Requirement –
Using the data below, find how many lines include the word "shift" and report that figure alone.

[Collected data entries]
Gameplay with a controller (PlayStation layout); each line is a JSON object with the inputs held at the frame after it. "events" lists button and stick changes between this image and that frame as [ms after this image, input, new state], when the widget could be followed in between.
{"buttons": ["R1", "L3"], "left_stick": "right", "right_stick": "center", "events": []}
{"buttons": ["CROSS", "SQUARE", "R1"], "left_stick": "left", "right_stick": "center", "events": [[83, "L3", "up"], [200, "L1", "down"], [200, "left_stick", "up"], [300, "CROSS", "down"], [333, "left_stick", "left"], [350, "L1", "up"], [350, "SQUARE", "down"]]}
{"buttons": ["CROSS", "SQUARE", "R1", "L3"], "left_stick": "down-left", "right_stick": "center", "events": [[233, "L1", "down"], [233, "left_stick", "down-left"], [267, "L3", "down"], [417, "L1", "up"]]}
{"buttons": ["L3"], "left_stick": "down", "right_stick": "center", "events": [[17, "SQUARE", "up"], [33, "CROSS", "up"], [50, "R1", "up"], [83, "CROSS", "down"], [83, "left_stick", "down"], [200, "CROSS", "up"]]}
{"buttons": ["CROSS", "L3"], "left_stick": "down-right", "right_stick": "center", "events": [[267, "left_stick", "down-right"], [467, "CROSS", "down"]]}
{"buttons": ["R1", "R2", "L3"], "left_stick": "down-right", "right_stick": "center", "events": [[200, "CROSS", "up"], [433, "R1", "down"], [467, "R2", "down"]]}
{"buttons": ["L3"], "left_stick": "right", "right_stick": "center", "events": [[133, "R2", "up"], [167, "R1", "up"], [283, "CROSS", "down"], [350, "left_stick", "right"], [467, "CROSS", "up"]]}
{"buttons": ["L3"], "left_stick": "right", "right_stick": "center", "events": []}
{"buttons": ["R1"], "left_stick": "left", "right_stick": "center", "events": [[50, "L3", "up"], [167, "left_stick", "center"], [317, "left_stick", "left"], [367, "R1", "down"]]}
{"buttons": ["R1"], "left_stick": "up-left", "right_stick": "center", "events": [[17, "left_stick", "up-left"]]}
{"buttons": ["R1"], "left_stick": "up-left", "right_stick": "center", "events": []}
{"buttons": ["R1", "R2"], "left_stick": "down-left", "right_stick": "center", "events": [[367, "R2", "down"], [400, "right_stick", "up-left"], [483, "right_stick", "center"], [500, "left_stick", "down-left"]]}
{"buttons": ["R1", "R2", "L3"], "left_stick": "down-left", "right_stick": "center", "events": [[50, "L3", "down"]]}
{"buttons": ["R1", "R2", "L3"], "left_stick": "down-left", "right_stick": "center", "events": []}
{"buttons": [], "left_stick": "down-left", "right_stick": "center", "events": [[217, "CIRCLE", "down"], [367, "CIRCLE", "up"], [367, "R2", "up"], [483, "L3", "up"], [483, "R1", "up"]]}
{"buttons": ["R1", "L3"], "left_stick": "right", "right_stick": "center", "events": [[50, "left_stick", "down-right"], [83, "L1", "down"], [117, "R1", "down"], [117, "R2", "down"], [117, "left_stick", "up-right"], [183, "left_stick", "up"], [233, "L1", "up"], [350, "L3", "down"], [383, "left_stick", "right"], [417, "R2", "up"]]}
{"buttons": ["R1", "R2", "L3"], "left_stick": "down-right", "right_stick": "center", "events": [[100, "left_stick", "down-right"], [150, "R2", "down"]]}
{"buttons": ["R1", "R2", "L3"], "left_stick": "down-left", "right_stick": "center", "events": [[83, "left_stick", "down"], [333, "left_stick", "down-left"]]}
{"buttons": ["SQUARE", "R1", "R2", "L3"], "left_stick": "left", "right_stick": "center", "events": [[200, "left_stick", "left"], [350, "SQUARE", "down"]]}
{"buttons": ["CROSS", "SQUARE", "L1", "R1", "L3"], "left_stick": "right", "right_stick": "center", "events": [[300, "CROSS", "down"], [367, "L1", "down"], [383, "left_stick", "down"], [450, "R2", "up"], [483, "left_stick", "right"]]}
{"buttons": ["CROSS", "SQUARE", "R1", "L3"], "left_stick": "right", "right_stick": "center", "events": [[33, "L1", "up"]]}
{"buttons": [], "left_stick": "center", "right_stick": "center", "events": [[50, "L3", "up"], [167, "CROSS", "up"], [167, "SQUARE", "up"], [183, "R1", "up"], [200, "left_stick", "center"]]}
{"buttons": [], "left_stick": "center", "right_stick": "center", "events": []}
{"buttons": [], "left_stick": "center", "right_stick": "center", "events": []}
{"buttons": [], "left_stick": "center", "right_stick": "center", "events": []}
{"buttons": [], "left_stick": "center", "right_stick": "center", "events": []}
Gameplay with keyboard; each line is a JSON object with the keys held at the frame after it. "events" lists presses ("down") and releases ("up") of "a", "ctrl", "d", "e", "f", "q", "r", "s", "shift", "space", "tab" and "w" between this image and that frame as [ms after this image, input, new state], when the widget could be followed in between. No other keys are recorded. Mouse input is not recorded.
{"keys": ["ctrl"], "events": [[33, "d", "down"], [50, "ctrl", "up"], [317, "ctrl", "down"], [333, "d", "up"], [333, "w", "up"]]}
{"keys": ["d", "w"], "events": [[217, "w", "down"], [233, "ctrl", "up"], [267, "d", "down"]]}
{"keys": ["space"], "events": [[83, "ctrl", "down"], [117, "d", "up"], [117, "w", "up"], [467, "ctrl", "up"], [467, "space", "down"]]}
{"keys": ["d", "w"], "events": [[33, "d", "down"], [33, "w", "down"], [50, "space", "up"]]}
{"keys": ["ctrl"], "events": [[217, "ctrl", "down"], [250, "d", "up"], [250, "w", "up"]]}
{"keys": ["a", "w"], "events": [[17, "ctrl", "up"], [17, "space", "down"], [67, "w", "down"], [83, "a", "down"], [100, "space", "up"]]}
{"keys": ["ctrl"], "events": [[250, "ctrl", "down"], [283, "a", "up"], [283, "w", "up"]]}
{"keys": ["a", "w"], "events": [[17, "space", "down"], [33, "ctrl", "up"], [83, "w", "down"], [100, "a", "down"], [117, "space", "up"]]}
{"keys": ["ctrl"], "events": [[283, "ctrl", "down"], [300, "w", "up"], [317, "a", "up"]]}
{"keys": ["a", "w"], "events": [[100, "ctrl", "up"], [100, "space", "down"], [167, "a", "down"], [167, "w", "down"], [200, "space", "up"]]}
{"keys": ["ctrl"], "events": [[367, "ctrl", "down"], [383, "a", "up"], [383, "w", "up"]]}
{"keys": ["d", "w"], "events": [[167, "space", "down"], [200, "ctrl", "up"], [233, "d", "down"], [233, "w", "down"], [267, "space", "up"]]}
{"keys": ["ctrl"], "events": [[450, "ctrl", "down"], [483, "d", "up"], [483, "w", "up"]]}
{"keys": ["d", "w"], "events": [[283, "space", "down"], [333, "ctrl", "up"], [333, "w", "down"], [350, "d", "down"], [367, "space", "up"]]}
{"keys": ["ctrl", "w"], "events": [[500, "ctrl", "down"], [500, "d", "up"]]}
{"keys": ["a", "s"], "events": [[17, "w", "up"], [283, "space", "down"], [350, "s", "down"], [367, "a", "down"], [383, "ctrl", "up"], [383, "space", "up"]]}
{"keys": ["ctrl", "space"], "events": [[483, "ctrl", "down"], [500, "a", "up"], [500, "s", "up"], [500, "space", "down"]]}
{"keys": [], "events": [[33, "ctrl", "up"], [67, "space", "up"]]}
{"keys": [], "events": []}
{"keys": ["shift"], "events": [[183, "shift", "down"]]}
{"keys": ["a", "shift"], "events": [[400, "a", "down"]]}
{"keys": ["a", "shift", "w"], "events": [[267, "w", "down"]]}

Task result –
4